3,000-5,000 more troops will do nothing except have more troops die for nothing. Send in 90,000 or 100,000 or 250,000 or more or pull every last one out right now! I am tired of all of the fucking around with this war ever since less then a year after we went in. We have been there too long and too many have died for not one fucking thing. MAYBE we could have justified it until we got bin Laden. Well he's dead. So we're done. So let's either destroy the hell out of the whole country and kill everyone in it or get out. Shit or get off the pot!

 
 
 
Randy
Sophomore Participates
link   seeder  Randy    7 years ago

I posted this the other day and then locked it when I went to bed and forgot about it. Still it is an issue that I am afraid my become lost in the fog of the Russian scandal.

I am also afraid that, if the Russian scandal gets too close to Kushner or to Trump himself, that Trump my do a sudden large increase in troops in Afghanistan or even launch an un-needed preemptive strike against North Korea, to distract from the issue of the scandal with a full scale war. I believe that he really is evil enough to start a war that would cost the lives of tens of thousands, or in the case of Korea, hundreds of thousands of innocent lives just to try to draw the pressure away from himself if the connection between him and Russia reaches he point where he may be facing impeachment and he wants a distraction.

 

 
 
 
Kavika
Professor Principal
link   Kavika     7 years ago

A quagmire that is never ending. A few thousand more troops are not going to make a different except to see more body bags coming back the U.S.

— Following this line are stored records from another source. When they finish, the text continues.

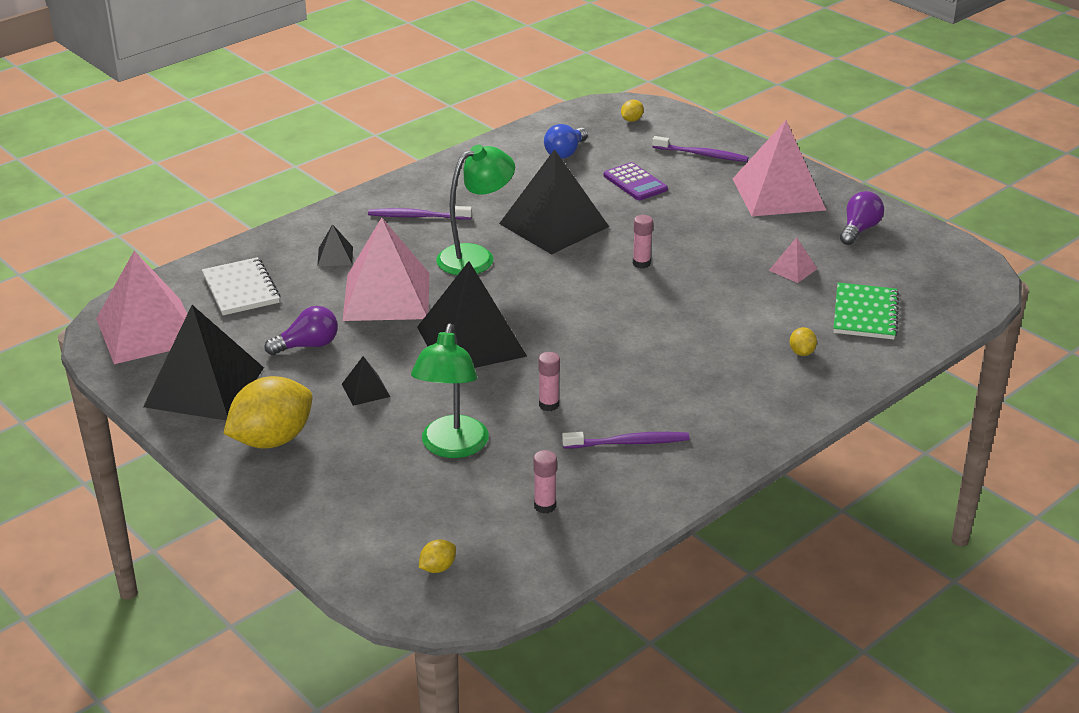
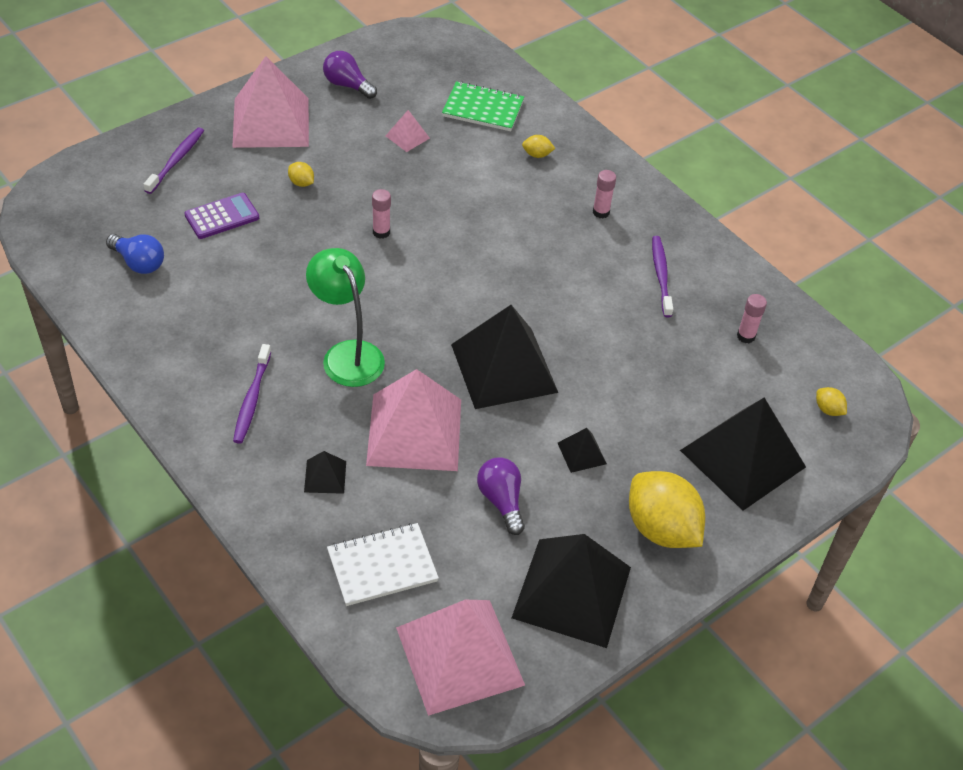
camera: 90 degrees left, 15 degrees up
(452, 447) = (669, 392): green lamp -> none
(549, 405) = (607, 321): pink glue stick -> pink glue stick (601, 212)
(553, 225) = (295, 287): black pyramid -> black pyramid (743, 458)
(631, 120) = (79, 201): yellow lemon -> yellow lemon (301, 183)

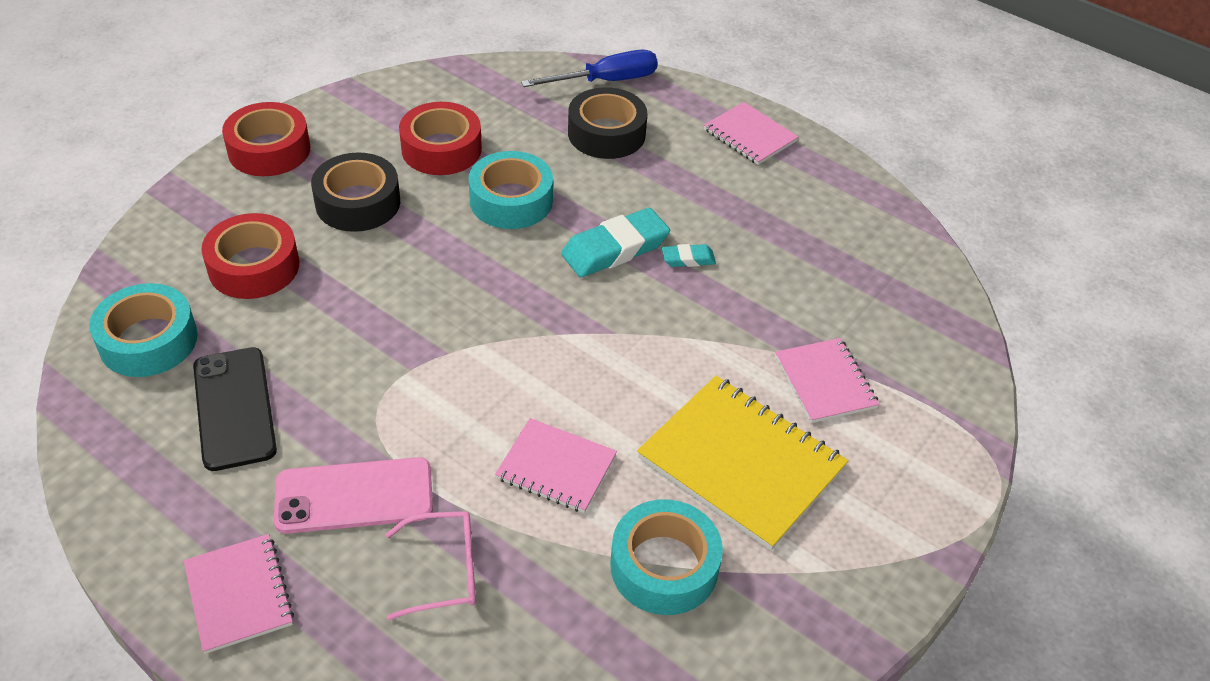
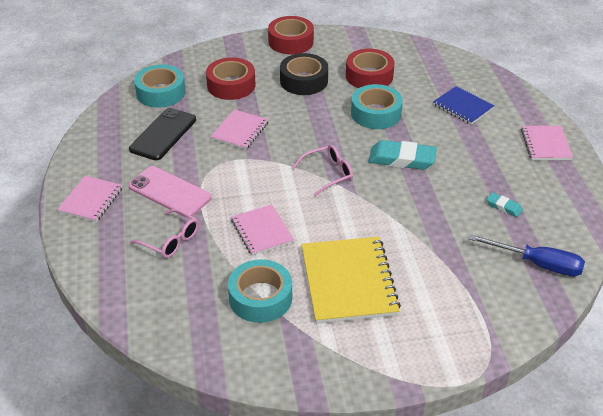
camera: 45 degrees right, 5 degrees down
(547, 326) = (328, 174): none -> pink glasses
(606, 81) = (493, 82): blue screwdriver -> blue screwdriver (538, 264)
(606, 133) = (463, 107): black tape -> blue notebook
(688, 259) = (434, 183): turquoise eraser -> turquoise eraser (503, 207)
(825, 382) = (438, 275): pink notebook -> pink notebook (240, 131)

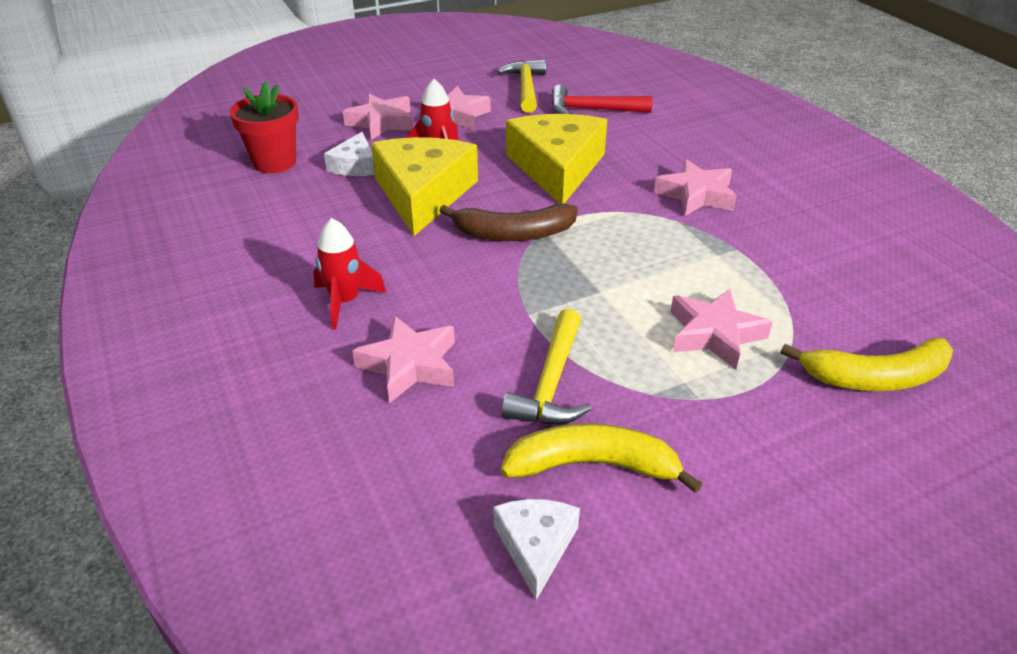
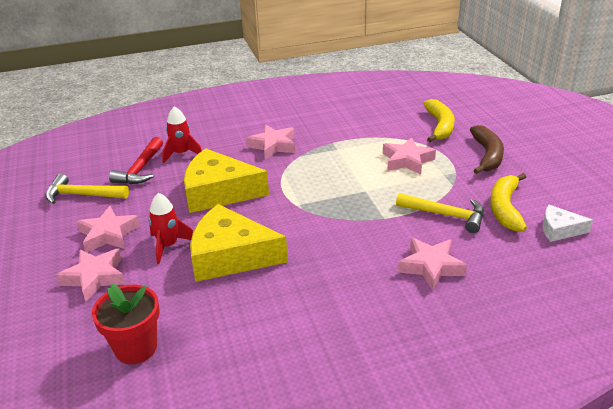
camera: 80 degrees left, 5 degrees down
(345, 302) = (363, 296): red rocket -> red rocket (182, 154)
(355, 165) = (167, 293): white cheese -> none
(513, 234) = (297, 217): brown banana -> brown banana (487, 155)

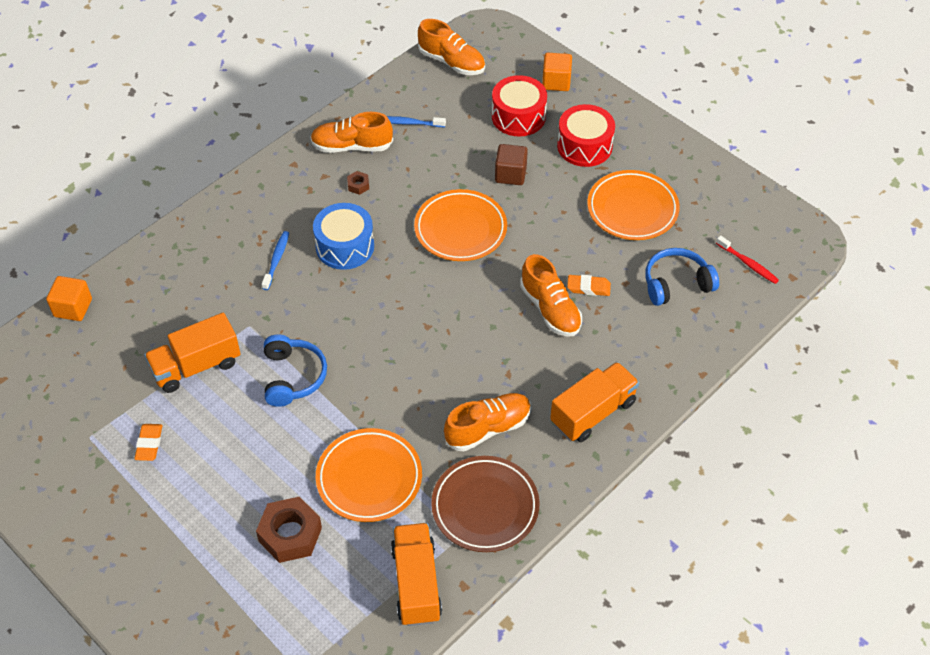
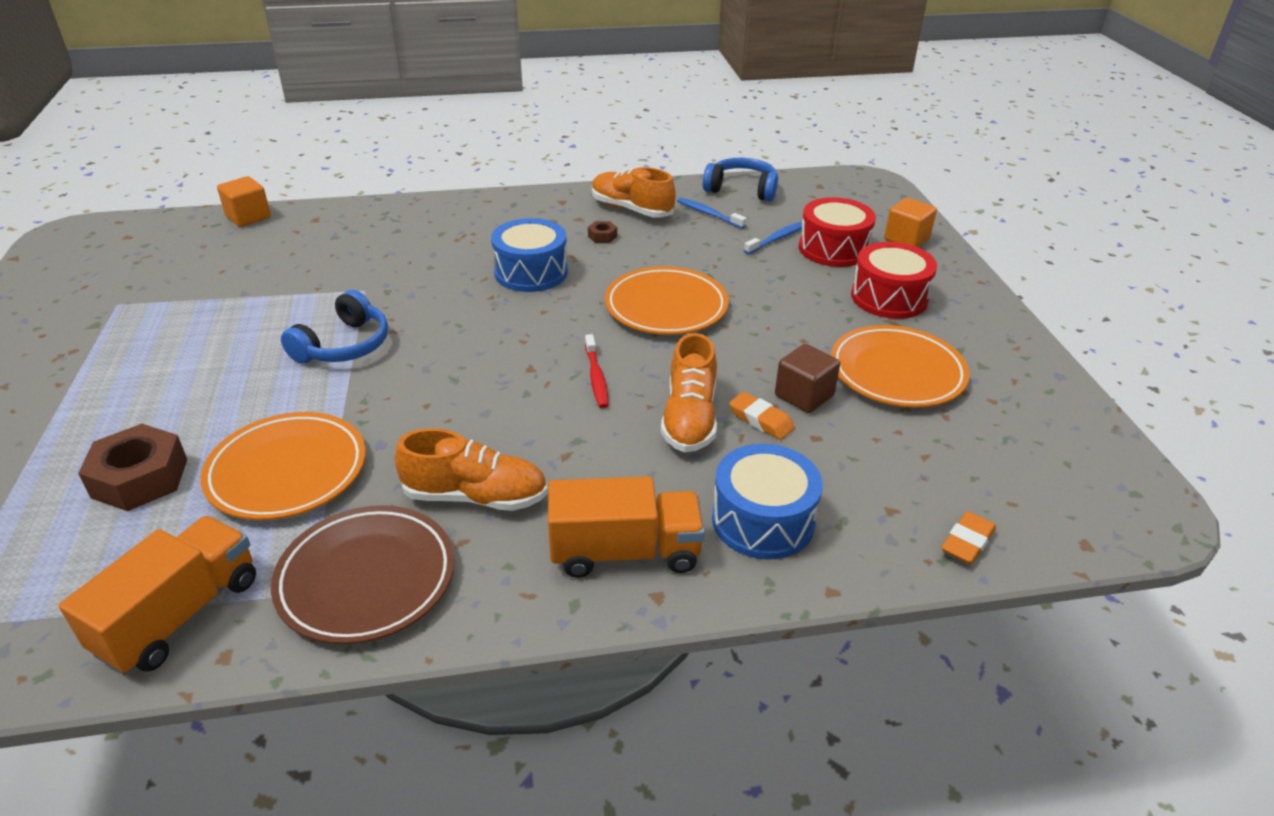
camera: 35 degrees right, 15 degrees down
(149, 444) = (150, 333): orange eraser -> orange eraser (967, 542)
(196, 366) = (276, 297): orange truck -> none
(276, 260) = (455, 256): blue toothbrush -> blue toothbrush (776, 239)
(451, 62) = (803, 190): orange shoe -> none
(510, 174) = (774, 287): brown cube -> brown cube (804, 396)
(641, 353) = (763, 520): none -> blue drum
(676, 283) = (888, 469): blue headphones -> blue headphones (742, 189)
(748, 264) = (1021, 497): red toothbrush -> red toothbrush (596, 377)

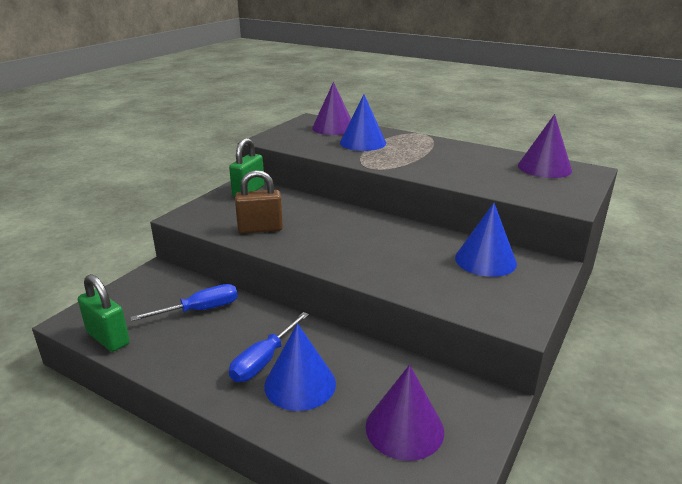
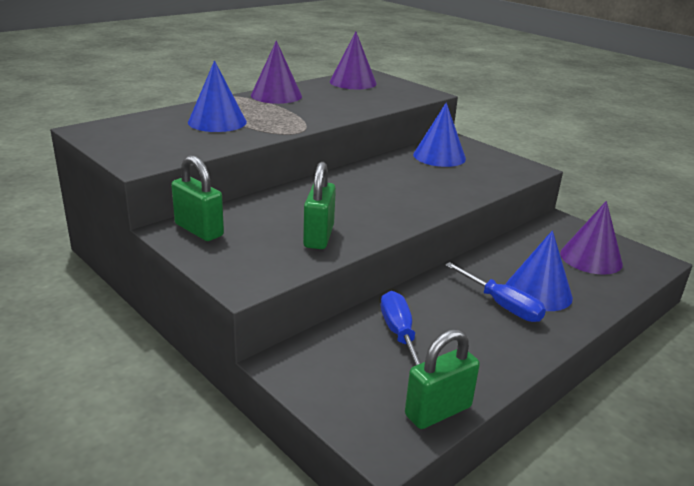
camera: 75 degrees left, 0 degrees up
(260, 229) = (319, 236): brown padlock -> green padlock
(333, 128) = (144, 125): purple cone -> purple cone (276, 95)

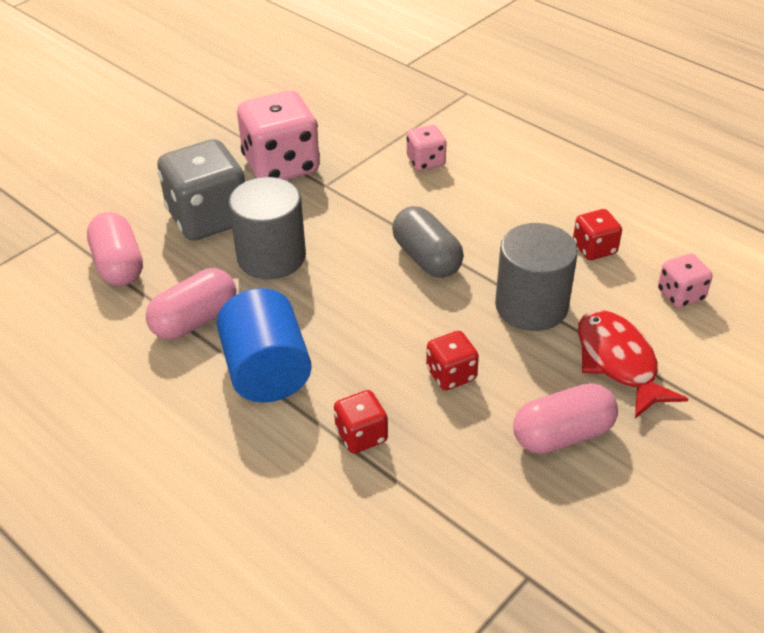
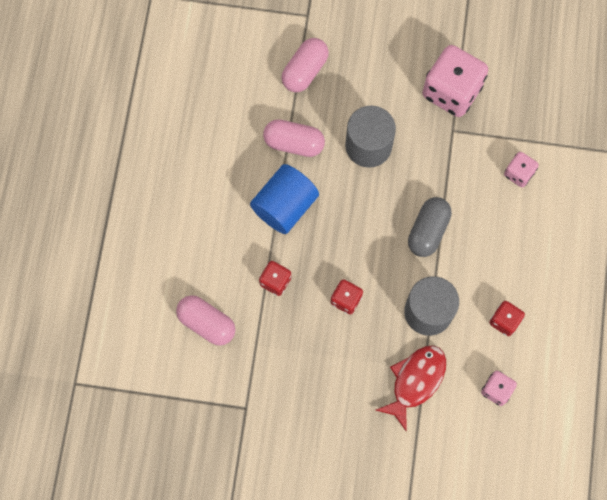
camera: 55 degrees right, 30 degrees up
(208, 218) = (375, 87): grey dice -> none
(562, 435) = (342, 379): pink capsule -> pink capsule (207, 323)

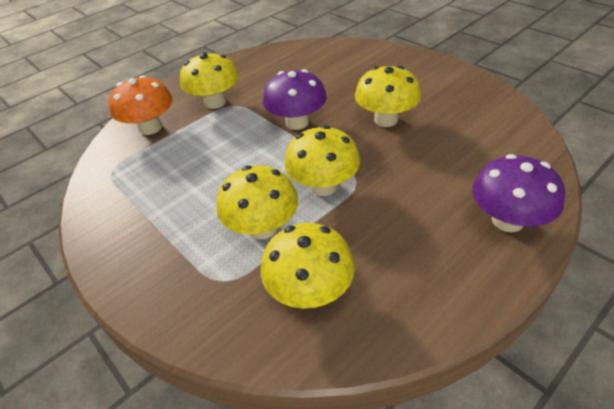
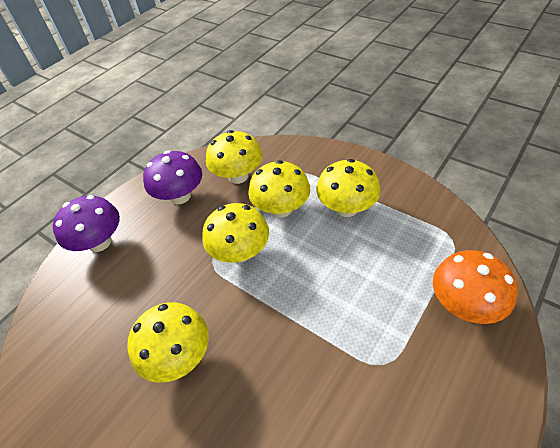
camera: 170 degrees right, 5 degrees up
(215, 102) = (412, 367): yellow mushroom -> yellow mushroom (346, 208)
(297, 122) = (285, 337): purple mushroom -> purple mushroom (180, 196)

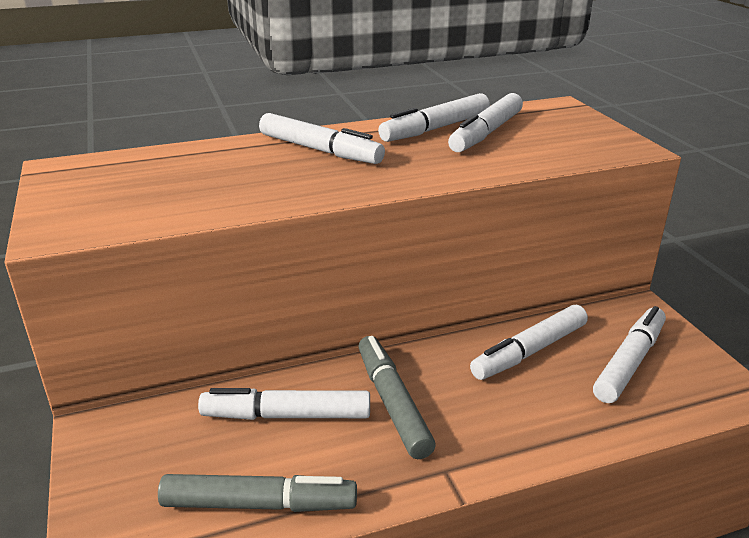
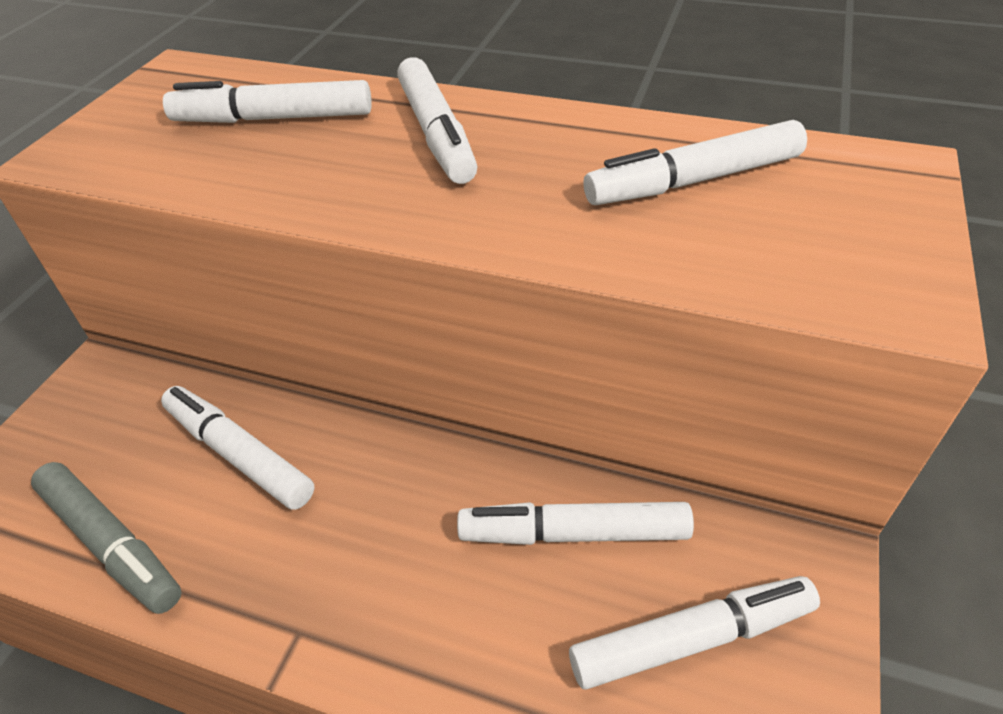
camera: 40 degrees right, 15 degrees up
(392, 403) = (345, 505): grey marker -> none
(435, 128) = (631, 146): white marker -> white marker (273, 118)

This weekend is Memorial Day, a day when we honor our fallen troops. It seems that since WWII almost every Memorial Day we are in a war somewhere in the world...Is it ever going to end, it doesn't seem that it will.

 
 
 
Randy
Sophomore Participates
link   seeder  Randy  replied to  Kavika   7 years ago

Send in a quarter million more troops for a few years to wipe out every Taliban fighter you can find and lose 8 or 10 thousand of ours. Or just take the troops we have in there out now. Those are the two real and stark choices we have. Just do one or the other. Just do something!

 
 
 
JohnRussell
Professor Principal
link   JohnRussell    7 years ago

You will never end terrorism as long as US troops are in that general region involved in prolonged war against Muslims. We "taught them a lesson" years ago. We may have gotten better results giving them the hundreds of billions of dollars we spent on making war on them. 

 
 
 
Randy
Sophomore Participates
link   seeder  Randy  replied to  JohnRussell   7 years ago

The only lesson we are teaching them now is that we didn't learn a damned thing about prolonged land wars from Vietnam and in fact are doing it worse because the North Vietnamese didn't launch terrorist attacks around the world.